▼
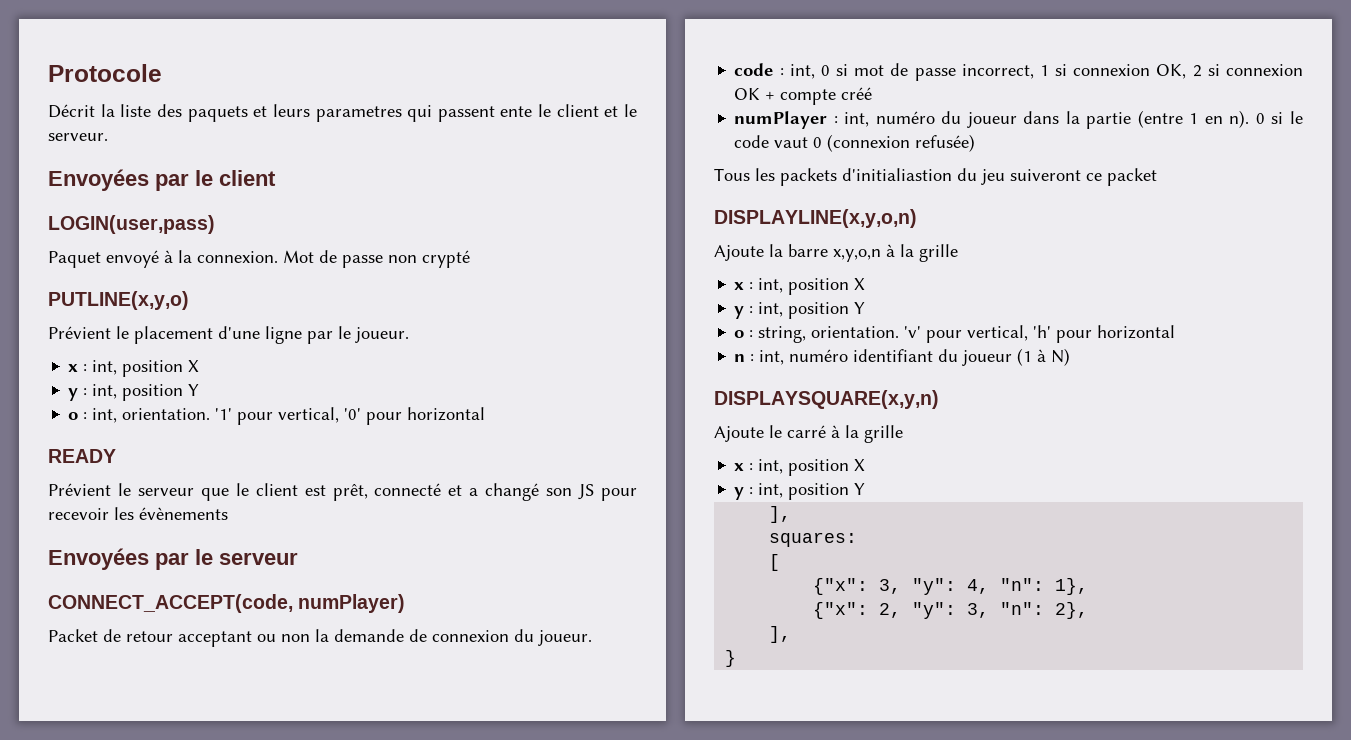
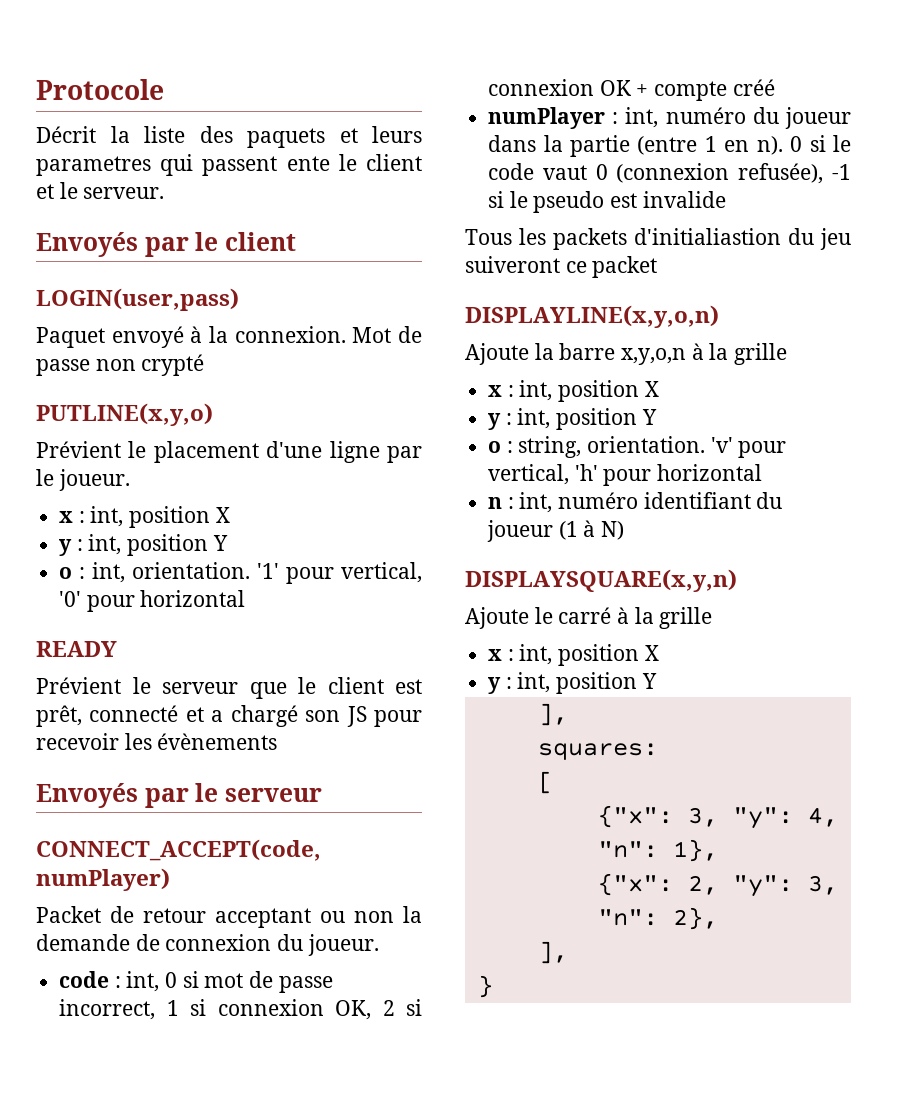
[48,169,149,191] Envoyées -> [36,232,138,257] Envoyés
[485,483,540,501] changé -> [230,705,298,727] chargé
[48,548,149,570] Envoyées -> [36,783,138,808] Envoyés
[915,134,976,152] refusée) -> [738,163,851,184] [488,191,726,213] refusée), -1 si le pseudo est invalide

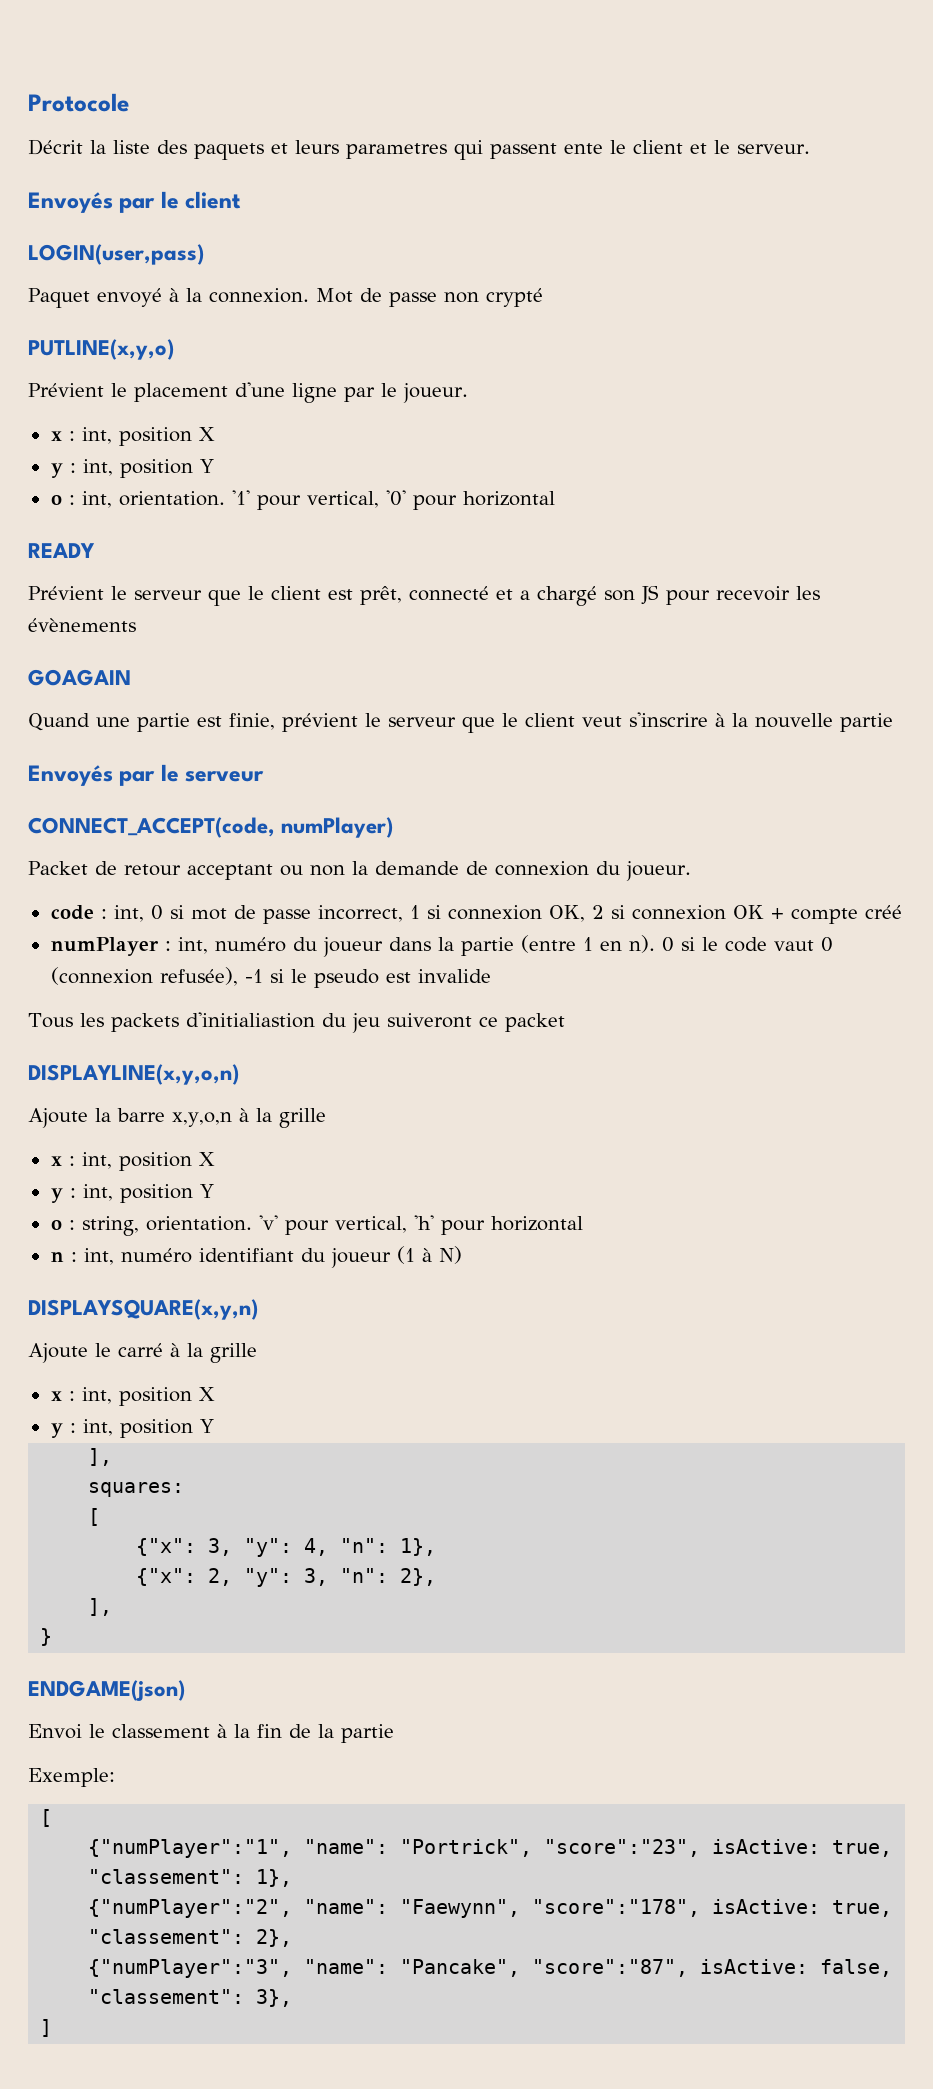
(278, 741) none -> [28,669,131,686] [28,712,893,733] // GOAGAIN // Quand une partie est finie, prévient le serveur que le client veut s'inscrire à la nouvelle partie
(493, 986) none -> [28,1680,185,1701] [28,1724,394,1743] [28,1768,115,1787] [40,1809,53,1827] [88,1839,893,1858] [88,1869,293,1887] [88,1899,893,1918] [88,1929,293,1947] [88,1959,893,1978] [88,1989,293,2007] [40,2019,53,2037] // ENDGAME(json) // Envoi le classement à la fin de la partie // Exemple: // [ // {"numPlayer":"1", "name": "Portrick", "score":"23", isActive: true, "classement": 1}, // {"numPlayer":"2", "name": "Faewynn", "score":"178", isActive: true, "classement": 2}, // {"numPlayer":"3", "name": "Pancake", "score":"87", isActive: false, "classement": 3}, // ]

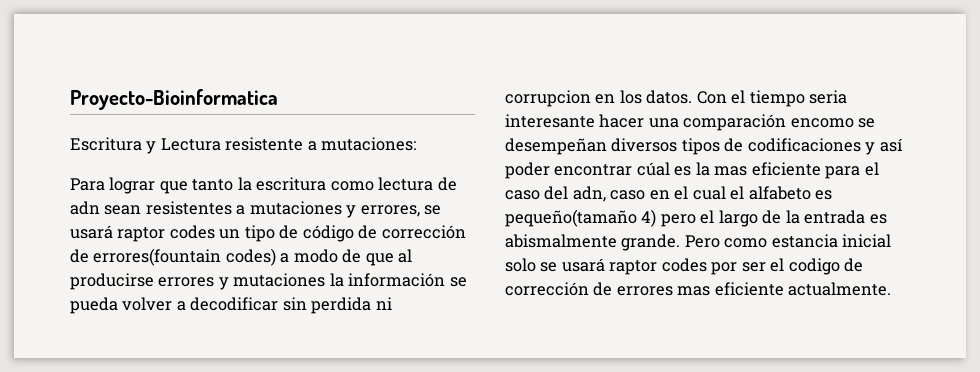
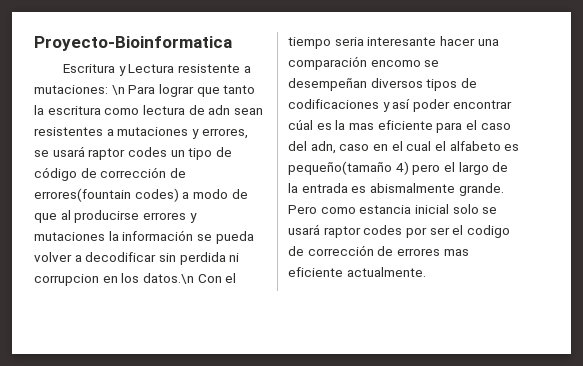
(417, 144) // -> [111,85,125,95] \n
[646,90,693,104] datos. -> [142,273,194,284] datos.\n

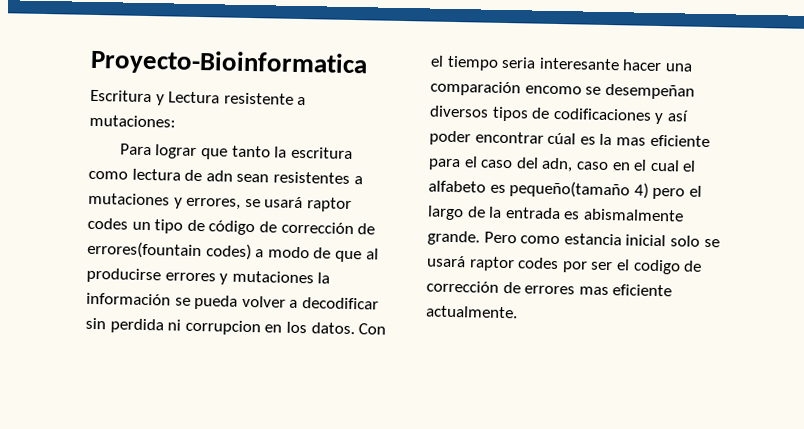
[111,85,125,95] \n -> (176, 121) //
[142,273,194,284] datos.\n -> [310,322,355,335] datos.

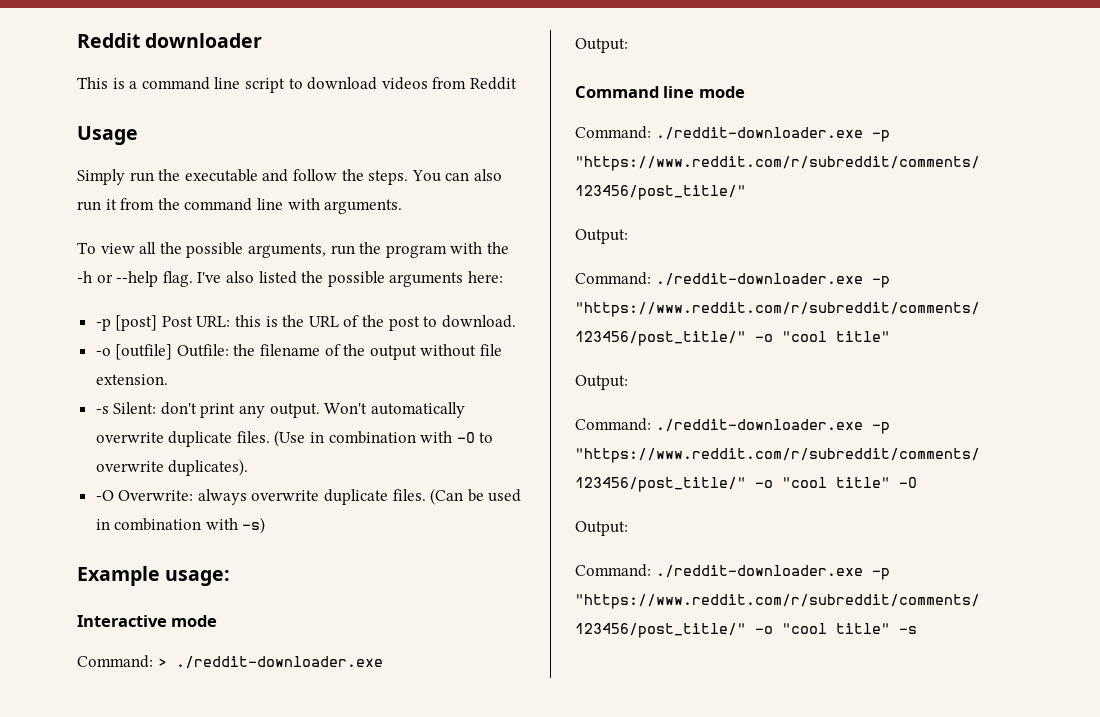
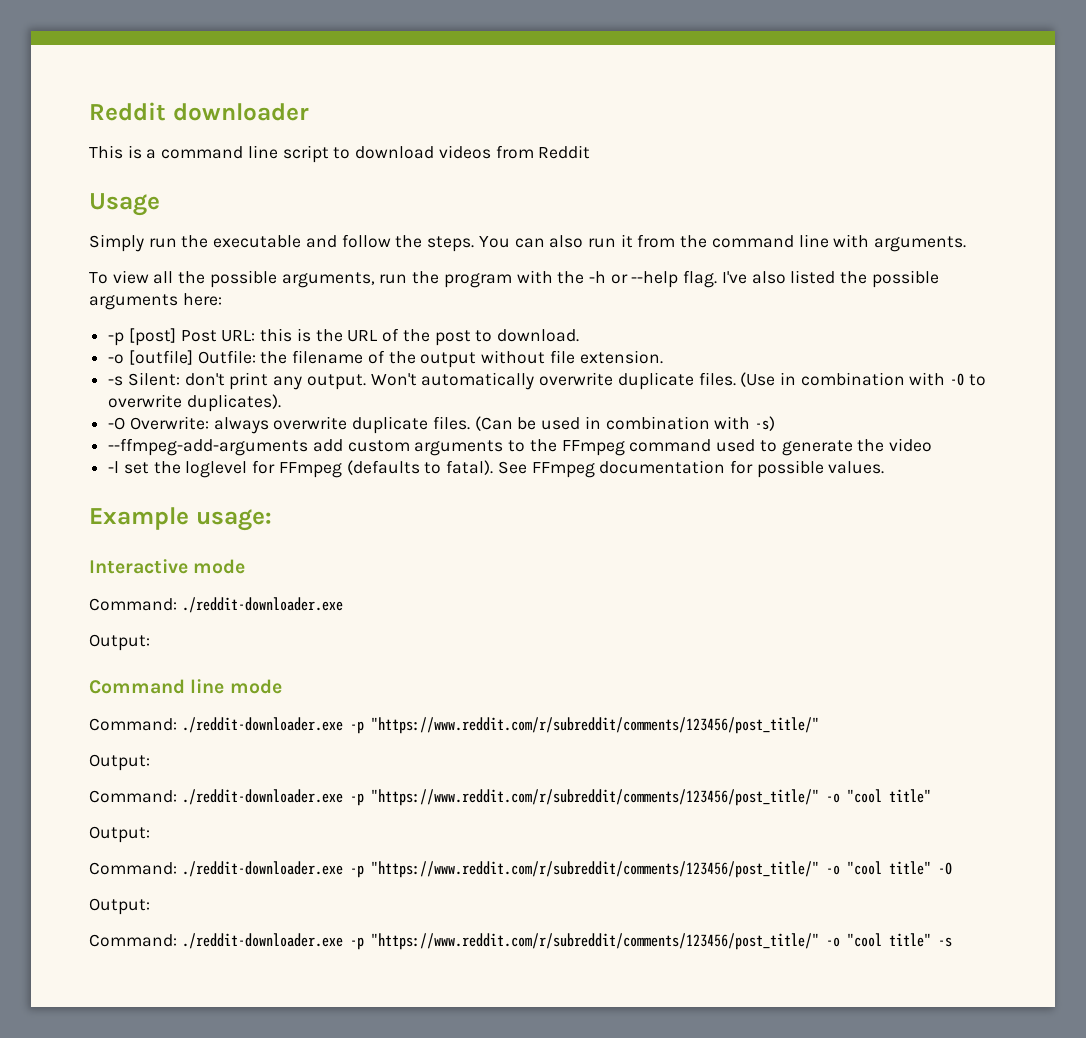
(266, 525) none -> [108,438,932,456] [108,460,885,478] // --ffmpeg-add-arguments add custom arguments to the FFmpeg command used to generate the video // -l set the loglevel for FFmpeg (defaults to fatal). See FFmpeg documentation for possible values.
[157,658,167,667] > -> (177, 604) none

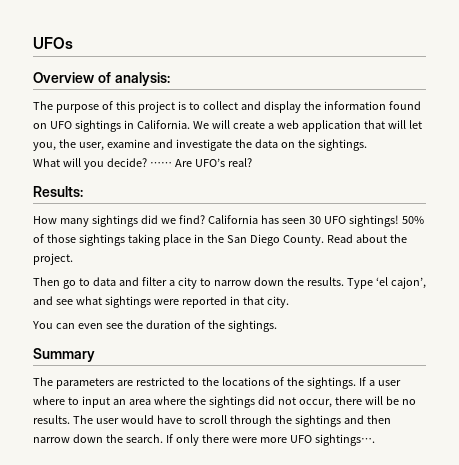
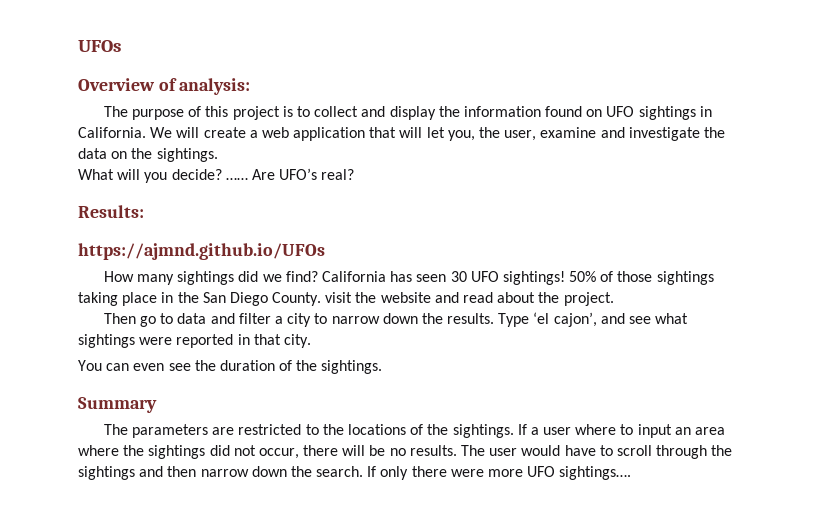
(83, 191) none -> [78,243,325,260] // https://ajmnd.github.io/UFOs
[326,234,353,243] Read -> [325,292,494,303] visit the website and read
▲
» INSTRUCTION: Retype, in the same exact form, the lines of the material above from the line holding "[111,85,125,95] \n -> (176, 121) //" through the line holding "[142,273,194,284] datos.\n ->".

» TASK SOLUTION:
[111,85,125,95] \n -> (176, 121) //
[142,273,194,284] datos.\n -> [310,322,355,335] datos.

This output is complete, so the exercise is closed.